=== Data for analysis ===
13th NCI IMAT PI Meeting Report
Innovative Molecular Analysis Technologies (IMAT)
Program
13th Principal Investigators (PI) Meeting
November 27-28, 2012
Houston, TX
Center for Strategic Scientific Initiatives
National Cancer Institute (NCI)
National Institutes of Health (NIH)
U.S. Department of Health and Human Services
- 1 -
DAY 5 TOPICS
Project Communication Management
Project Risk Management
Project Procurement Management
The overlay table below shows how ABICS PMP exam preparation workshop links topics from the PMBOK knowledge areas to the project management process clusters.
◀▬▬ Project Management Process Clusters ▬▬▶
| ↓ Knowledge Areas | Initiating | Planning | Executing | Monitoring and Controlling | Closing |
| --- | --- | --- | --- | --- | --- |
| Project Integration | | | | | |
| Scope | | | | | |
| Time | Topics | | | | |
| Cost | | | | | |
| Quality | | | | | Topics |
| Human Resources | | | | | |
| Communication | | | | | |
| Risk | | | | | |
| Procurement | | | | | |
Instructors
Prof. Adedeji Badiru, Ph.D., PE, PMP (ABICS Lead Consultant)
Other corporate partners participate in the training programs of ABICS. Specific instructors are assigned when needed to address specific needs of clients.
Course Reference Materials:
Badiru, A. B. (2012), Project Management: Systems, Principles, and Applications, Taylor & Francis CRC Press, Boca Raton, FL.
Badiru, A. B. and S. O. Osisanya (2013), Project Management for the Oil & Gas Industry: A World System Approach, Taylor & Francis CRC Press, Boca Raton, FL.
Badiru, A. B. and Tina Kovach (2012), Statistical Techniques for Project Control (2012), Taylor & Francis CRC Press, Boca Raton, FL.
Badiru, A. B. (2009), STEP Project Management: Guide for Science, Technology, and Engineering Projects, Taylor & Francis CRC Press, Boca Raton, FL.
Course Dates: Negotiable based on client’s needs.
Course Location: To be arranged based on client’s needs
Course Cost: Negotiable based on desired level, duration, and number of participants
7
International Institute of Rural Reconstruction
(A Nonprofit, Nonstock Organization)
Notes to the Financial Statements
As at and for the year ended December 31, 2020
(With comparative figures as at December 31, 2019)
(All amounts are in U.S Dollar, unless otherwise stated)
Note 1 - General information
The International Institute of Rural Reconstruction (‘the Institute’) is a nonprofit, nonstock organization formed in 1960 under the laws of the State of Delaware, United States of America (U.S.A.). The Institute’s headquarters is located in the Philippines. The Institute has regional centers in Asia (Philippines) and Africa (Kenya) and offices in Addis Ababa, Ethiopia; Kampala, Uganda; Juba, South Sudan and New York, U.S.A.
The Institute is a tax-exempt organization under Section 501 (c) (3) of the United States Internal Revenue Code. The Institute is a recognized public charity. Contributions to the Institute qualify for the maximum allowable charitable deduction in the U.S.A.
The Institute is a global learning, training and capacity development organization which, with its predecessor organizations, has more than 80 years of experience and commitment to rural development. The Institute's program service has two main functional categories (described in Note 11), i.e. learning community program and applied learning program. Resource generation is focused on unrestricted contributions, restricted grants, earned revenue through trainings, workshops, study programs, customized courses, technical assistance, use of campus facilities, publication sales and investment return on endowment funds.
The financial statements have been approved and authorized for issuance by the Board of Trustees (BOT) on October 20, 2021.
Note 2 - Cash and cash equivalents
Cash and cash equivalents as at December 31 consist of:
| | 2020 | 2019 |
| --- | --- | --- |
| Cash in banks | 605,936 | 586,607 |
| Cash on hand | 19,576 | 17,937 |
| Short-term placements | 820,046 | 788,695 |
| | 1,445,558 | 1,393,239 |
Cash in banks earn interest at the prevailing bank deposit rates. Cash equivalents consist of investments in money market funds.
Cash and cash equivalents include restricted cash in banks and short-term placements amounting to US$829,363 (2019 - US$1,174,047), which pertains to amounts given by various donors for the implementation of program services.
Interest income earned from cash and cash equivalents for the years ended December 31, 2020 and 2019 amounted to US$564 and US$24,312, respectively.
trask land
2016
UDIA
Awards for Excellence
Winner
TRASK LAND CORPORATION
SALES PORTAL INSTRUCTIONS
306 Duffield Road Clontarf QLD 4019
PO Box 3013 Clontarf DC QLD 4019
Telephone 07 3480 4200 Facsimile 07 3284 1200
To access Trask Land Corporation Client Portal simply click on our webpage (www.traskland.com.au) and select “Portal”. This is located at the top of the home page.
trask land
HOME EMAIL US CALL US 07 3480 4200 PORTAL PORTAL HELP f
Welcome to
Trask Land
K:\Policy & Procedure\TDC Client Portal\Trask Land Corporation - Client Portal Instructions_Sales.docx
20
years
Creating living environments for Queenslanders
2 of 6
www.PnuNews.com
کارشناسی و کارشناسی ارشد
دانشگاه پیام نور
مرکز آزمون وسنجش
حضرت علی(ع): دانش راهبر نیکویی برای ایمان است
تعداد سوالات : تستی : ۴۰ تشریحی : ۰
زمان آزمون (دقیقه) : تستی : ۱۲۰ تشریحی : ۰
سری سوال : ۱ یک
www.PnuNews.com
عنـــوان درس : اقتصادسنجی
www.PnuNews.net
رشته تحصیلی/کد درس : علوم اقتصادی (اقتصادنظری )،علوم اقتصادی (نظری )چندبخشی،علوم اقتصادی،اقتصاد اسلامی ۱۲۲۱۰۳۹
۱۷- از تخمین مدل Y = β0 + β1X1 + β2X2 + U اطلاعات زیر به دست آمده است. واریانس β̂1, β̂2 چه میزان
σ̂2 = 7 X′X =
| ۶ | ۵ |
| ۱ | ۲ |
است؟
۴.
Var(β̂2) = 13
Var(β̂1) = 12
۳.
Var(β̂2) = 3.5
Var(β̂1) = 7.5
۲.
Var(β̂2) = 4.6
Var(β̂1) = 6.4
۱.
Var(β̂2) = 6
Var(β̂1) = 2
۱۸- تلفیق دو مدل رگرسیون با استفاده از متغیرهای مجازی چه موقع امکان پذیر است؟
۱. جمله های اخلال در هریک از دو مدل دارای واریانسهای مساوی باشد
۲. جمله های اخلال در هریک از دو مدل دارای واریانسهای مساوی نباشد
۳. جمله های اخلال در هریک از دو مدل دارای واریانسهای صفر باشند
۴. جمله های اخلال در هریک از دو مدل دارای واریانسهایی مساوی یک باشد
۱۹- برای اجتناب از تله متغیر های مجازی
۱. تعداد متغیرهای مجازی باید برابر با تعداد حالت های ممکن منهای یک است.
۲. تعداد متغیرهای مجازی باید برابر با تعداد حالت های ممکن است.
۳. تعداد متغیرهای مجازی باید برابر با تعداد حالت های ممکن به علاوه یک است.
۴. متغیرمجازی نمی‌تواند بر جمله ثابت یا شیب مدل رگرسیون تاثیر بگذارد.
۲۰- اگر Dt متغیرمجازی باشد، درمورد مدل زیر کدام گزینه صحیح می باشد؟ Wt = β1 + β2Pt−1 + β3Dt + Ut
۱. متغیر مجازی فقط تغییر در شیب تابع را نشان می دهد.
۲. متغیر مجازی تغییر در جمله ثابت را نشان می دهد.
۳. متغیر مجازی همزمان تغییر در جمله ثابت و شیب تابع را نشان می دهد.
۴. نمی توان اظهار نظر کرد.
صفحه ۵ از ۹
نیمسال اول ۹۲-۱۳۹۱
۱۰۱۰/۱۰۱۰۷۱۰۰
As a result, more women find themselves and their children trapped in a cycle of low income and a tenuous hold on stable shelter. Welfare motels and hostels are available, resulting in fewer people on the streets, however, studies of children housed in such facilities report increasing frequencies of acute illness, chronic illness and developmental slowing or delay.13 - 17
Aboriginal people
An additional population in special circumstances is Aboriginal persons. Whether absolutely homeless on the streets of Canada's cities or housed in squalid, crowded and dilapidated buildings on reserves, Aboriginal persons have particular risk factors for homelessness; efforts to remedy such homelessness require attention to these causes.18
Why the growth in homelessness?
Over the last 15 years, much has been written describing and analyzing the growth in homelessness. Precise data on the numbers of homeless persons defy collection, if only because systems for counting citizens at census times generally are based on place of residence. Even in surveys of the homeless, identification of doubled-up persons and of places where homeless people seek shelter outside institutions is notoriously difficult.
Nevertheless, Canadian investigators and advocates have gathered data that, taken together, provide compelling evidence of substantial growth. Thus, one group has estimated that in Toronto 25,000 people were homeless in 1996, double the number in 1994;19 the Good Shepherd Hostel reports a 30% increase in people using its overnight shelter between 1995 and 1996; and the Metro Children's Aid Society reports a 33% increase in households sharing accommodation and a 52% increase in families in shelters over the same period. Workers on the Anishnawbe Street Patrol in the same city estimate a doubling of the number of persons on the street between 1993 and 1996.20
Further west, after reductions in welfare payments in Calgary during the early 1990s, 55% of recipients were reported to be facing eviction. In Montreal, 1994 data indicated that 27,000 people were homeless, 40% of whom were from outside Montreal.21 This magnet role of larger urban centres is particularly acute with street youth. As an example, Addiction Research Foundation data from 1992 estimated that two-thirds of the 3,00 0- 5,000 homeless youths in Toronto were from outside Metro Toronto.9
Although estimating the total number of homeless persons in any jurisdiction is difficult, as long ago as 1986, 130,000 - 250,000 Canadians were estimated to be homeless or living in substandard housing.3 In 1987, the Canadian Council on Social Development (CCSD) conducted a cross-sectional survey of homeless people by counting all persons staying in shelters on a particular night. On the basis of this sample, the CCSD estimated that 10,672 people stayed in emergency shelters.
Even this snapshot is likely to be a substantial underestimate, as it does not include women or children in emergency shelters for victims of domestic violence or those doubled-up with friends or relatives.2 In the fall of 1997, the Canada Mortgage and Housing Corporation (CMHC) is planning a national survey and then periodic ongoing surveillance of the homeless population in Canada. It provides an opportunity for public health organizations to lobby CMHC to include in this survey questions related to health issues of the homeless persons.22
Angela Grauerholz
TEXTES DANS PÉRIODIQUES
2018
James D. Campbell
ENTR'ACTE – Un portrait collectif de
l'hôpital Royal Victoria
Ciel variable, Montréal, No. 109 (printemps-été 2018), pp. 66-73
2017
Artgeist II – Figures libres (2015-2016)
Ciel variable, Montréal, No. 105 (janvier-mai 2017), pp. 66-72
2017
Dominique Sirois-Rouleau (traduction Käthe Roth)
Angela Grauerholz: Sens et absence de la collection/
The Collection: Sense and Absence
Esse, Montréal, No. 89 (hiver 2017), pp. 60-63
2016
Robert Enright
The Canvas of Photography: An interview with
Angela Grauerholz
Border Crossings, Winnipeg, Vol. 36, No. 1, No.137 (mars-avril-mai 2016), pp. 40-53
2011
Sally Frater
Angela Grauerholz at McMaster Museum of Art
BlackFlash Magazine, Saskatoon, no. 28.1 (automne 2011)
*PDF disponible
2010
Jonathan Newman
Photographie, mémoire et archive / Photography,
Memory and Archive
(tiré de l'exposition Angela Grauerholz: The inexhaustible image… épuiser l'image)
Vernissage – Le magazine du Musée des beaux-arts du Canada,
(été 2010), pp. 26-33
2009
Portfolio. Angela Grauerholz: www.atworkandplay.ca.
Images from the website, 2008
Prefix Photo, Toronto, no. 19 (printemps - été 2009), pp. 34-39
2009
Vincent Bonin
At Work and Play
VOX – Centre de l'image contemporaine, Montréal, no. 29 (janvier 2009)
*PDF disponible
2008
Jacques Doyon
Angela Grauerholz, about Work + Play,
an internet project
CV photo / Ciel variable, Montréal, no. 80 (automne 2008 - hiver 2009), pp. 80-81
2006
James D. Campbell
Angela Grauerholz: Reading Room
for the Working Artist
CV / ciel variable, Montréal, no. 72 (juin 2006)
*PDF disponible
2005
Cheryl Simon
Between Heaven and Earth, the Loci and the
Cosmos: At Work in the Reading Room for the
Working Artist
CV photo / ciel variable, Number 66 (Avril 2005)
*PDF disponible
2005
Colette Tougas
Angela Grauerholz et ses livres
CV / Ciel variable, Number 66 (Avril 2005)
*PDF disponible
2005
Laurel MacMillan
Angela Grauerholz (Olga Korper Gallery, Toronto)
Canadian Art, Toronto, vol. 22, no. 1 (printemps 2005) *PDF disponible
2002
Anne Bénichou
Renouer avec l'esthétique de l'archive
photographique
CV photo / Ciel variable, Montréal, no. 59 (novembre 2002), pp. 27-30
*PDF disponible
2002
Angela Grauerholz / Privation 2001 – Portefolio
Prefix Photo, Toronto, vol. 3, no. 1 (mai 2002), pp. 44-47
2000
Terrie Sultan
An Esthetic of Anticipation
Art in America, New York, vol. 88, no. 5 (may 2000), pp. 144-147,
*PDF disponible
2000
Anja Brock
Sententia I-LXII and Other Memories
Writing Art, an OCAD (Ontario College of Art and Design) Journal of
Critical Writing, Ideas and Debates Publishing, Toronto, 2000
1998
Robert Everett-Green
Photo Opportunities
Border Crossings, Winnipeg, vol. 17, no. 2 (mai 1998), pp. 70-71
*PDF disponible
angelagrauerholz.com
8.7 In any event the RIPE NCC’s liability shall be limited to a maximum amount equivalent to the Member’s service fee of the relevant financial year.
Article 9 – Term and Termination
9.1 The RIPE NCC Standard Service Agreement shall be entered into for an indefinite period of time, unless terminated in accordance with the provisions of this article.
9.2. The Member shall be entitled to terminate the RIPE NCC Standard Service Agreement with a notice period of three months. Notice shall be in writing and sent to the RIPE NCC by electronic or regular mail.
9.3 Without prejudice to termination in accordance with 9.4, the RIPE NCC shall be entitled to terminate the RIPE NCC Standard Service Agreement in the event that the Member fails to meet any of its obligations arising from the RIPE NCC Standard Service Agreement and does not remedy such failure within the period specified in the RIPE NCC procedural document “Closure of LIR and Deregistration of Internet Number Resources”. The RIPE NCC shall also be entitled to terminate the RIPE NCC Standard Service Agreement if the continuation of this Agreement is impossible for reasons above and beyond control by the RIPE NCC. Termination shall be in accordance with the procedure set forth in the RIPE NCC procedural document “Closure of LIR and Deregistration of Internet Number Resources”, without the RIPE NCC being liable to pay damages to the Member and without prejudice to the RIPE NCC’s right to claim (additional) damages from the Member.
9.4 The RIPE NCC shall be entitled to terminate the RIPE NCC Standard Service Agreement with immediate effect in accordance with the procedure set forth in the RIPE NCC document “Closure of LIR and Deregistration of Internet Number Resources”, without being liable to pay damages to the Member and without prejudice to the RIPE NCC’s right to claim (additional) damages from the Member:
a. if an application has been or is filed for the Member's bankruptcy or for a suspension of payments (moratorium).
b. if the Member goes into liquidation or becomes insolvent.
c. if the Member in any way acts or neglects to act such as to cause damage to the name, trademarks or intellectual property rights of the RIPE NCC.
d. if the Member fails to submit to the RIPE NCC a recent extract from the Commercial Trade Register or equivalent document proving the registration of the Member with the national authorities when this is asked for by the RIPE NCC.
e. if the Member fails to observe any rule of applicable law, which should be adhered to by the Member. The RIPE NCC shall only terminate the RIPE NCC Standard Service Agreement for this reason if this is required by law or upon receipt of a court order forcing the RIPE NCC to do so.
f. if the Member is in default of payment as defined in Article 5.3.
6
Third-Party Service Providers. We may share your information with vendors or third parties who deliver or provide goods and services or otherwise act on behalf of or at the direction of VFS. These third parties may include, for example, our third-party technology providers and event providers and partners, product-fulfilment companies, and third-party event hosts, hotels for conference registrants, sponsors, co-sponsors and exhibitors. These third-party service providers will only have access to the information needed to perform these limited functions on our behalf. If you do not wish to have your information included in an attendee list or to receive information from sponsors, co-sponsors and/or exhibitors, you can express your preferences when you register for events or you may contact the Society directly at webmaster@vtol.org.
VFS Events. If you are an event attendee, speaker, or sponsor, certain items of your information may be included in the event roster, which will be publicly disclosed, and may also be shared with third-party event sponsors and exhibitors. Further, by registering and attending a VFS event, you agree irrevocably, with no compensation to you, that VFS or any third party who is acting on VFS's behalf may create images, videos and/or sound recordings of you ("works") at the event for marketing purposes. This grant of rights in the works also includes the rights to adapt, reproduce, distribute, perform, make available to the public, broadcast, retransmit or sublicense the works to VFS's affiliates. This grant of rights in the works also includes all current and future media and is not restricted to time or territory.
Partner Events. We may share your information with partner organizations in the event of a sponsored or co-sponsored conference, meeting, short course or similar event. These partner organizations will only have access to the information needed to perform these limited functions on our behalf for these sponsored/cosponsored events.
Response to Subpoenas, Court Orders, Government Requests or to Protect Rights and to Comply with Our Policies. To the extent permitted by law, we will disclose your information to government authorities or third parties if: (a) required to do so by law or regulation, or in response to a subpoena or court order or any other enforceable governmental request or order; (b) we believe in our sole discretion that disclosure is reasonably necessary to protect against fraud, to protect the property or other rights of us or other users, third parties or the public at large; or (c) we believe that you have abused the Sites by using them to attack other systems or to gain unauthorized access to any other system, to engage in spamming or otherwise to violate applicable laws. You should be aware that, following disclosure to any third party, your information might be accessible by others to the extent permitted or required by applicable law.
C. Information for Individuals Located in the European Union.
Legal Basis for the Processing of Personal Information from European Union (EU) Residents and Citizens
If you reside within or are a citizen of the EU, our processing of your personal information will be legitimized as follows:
===
Work task: In the listing above, start at the line with "An Esthetic of Anticipation", go on through the line with "9.1 The RIPE", and copy each of those lines exactly; leave out all the rest.

Response:
An Esthetic of Anticipation
Art in America, New York, vol. 88, no. 5 (may 2000), pp. 144-147,
*PDF disponible
2000
Anja Brock
Sententia I-LXII and Other Memories
Writing Art, an OCAD (Ontario College of Art and Design) Journal of
Critical Writing, Ideas and Debates Publishing, Toronto, 2000
1998
Robert Everett-Green
Photo Opportunities
Border Crossings, Winnipeg, vol. 17, no. 2 (mai 1998), pp. 70-71
*PDF disponible
angelagrauerholz.com
8.7 In any event the RIPE NCC’s liability shall be limited to a maximum amount equivalent to the Member’s service fee of the relevant financial year.
Article 9 – Term and Termination
9.1 The RIPE NCC Standard Service Agreement shall be entered into for an indefinite period of time, unless terminated in accordance with the provisions of this article.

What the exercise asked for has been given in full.